Action item – Everything from the first line of the data through the line with "left knee: (634, 654)" is to be echoed exactly, minus the pictures.
---------- Information given
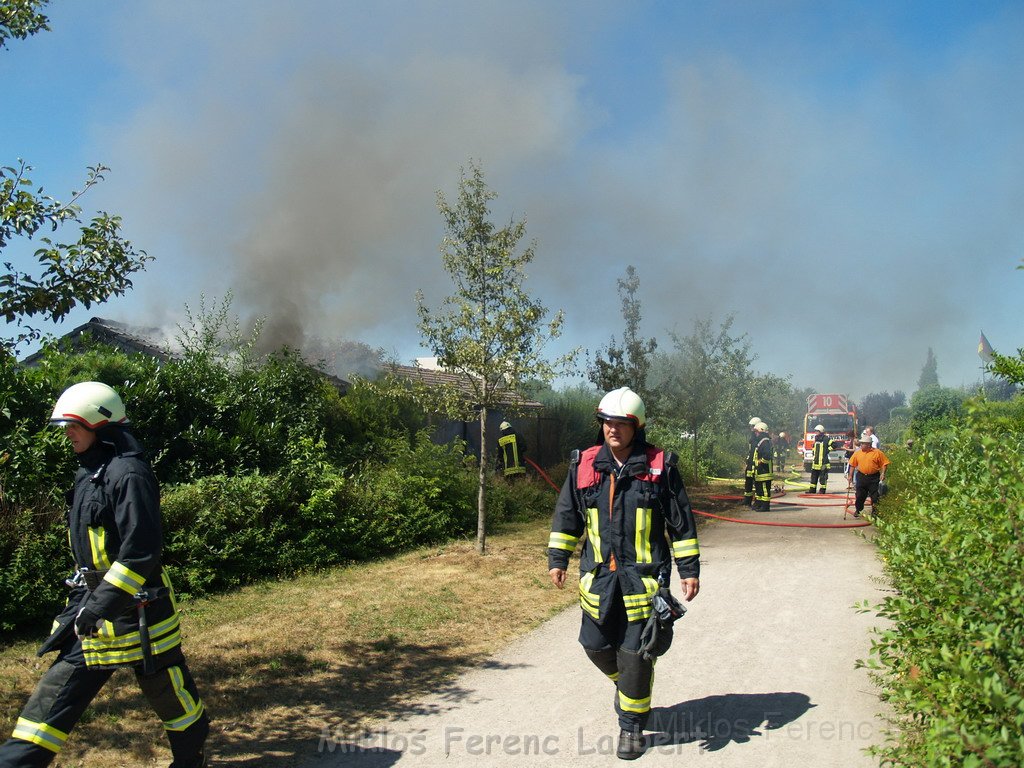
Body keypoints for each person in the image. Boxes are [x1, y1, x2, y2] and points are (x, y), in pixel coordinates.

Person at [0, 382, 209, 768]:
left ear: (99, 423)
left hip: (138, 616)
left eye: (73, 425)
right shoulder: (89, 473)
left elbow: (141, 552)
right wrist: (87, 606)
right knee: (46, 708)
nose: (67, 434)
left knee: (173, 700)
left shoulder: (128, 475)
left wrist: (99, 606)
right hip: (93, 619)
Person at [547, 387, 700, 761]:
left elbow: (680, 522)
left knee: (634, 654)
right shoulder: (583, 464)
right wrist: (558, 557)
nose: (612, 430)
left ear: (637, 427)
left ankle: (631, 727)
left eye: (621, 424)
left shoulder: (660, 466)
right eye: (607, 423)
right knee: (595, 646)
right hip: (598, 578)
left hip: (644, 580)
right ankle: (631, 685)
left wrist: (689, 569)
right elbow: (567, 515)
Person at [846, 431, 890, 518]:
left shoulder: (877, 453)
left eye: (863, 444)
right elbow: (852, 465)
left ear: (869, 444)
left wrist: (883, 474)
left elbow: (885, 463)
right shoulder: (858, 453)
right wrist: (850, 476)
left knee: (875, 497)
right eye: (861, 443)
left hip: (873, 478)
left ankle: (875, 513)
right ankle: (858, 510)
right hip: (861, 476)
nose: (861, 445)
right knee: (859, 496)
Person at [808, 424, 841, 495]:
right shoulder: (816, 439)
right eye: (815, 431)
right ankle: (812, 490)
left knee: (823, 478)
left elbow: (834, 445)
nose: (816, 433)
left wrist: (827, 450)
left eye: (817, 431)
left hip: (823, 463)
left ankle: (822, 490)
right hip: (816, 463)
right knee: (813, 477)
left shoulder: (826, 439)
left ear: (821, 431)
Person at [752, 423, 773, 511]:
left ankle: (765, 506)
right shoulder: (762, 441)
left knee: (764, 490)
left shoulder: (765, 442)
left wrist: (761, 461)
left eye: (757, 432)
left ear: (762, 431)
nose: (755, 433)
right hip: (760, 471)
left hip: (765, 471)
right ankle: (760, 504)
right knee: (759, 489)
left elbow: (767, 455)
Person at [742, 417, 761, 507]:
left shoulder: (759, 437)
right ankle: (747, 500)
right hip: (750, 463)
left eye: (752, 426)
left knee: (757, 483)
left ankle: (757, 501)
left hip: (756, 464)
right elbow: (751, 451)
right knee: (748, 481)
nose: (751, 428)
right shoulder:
--------------------
Solution –
Body keypoints for each person in the image. Boxes are [x1, y1, x2, y2] and points are (x, y), in pixel coordinates.

Person at [0, 382, 209, 768]:
left ear: (99, 423)
left hip: (138, 616)
left eye: (73, 425)
right shoulder: (89, 473)
left elbow: (141, 552)
right wrist: (87, 606)
right knee: (46, 708)
nose: (67, 434)
left knee: (173, 700)
left shoulder: (128, 475)
left wrist: (99, 606)
right hip: (93, 619)
Person at [547, 387, 700, 761]:
left elbow: (680, 522)
left knee: (634, 654)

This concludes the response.